Last updated on July 2nd, 2019 at 09:11 pm
Foxconn Technology Group will make $200,000 in prizes available over three rounds of competition during the coming school year as part of its Smart Cities, Smart Future initiative.
Alan Yeung, Foxconn director of U.S. strategic initiatives, announced details for the contest Tuesday as part of a smart cities summit at the University of Wisconsin-Parkside. The company also launched a website for the contest as well.
Earlier this year, Foxconn announced it would commit $1 million to fund competitions over three years.
Students, faculty and staff at Wisconsin higher education institutions, including public and private universities and technical colleges, are invited to participate.
“The competition is aimed at finding innovative ways that technology can help enhance quality of life and working environments, whether it’s through developing attractive streetscapes, building transportation networks, designing innovative living spaces, improving the way we learn or enhancing health care,” Yeung said.
Entries can come in a variety of formats including essays, business plans, poster boards, photos and video. Individual and team entries are allowed.
“We don’t want to just do essays because we will probably just get five entries,” Yeung said, joking college students would likely wait until the night before the deadline to start writing.
Themes for the competition include optimizing our resources and strengths; improving quality of life performance and collaboration; enhancing a sustainable economy and environment; and advancing smart manufacturing, services and infrastructure. Foxconn will be announcing more details on competition categories in September.
The competition will have three rounds. At least 300 participants will receive the $150 managers award in the first round.
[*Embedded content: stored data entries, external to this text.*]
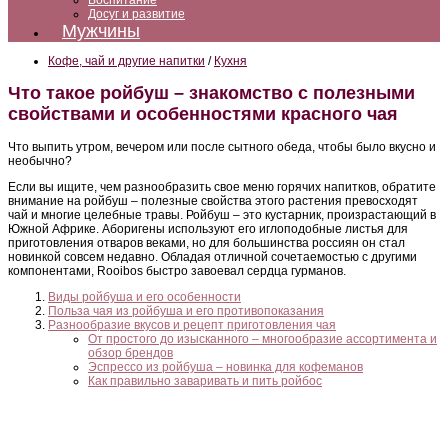
Воспитание
Досуг и развитие
Мужчины
Кофе, чай и другие напитки
/
Кухня
Что такое ройбуш – знакомство с полезными
свойствами и особенностями красного чая
Что выпить утром, вечером или после сытного обеда, чтобы было вкусно и
необычно?
Если вы ищите, чем разнообразить свое меню горячих напитков, обратите
внимание на ройбуш – полезные свойства этого растения превосходят
чай и многие целебные травы. Ройбуш – это кустарник, произрастающий в
Южной Африке. Аборигены используют его иглоподобные листья для
приготовления отваров веками, но для большинства россиян он стал
новинкой совсем недавно. Обладая отличной сочетаемостью с другими
компонентами, Rooibos быстро завоевал сердца гурманов.
Виды ройбуша и его особенности
Польза чая из ройбуша и его противопоказания
Разнообразие вкусов и рецепт приготовления чая
От простого до изысканного – многообразие ассортимента и
обзор брендов
Эспрессо из ройбуша – новинка для кофеманов
Как правильно заваривать и пить ройбос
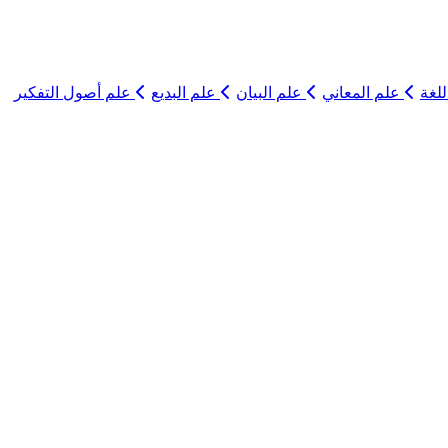
لغة
علم المعاني
علم البيان
علم البديع
علم أصول التفكير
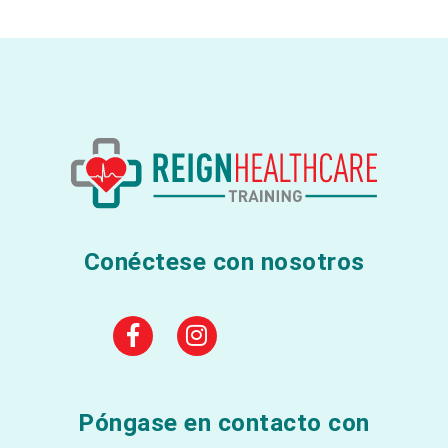
Conéctese con nosotros
Póngase en contacto con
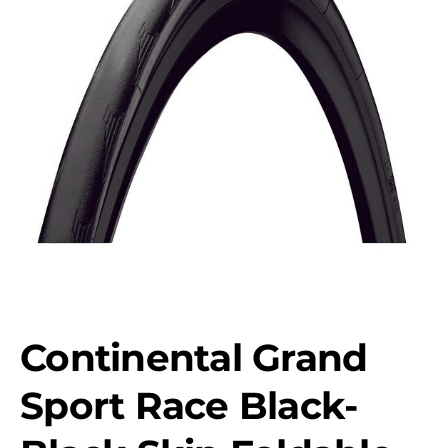
Continental Grand
Sport Race Black-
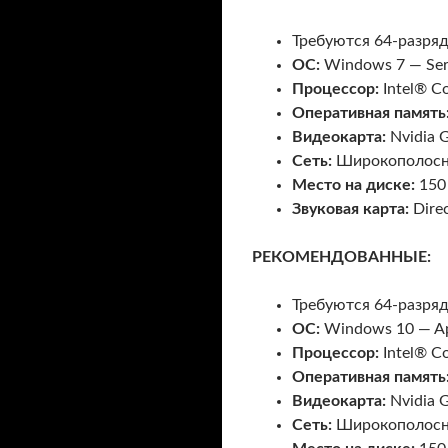
Требуются 64-разря
ОС:
Windows 7 — Serv
Процессор:
Intel® C
Оперативная память
Видеокарта:
Nvidia 
Сеть:
Широкополосно
Место на диске:
150
Звуковая карта:
Dire
РЕКОМЕНДОВАННЫЕ:
Требуются 64-разря
ОС:
Windows 10 — Apr
Процессор:
Intel® C
Оперативная память
Видеокарта:
Nvidia 
Сеть:
Широкополосно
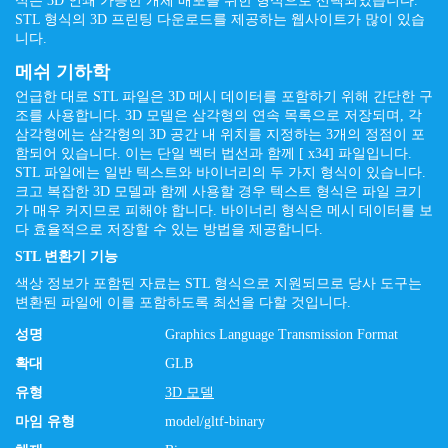
식은 3D 인쇄 가능한 개체 배포를 위한 형식으로 선택되었습니다.
STL 형식의 3D 프린팅 다운로드를 제공하는 웹사이트가 많이 있습
니다.
메쉬 기하학
언급한 대로 STL 파일은 3D 메시 데이터를 포함하기 위해 간단한 구
조를 사용합니다. 3D 모델은 삼각형의 연속 목록으로 저장되며, 각
삼각형에는 삼각형의 3D 공간 내 위치를 지정하는 3개의 정점이 포
함되어 있습니다. 이는 단일 벡터 법선과 함께 [ x34] 파일입니다.
STL 파일에는 일반 텍스트와 바이너리의 두 가지 형식이 있습니다.
크고 복잡한 3D 모델과 함께 사용할 경우 텍스트 형식은 파일 크기
가 매우 커지므로 피해야 합니다. 바이너리 형식은 메시 데이터를 보
다 효율적으로 저장할 수 있는 방법을 제공합니다.
STL 변환기 기능
색상 정보가 포함된 자료는 STL 형식으로 지원되므로 당사 도구는
변환된 파일에 이를 포함하도록 최선을 다할 것입니다.
성명
Graphics Language Transmission Format
확대
GLB
유형
3D 모델
마임 유형
model/gltf-binary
The second round will award $1,000 director’s awards to 50 contestants and 16 participants will receive $5,000 in the final president’s award.
“Five thousand dollars is not going to get you to be the next Google or Facebook, but you can always get started somewhere,” Yeung said.
He said Foxconn would like to see contestants come up with bold ideas that incorporate data and consider things from multiple vantage points.
“You do small things, you get small results,” he said.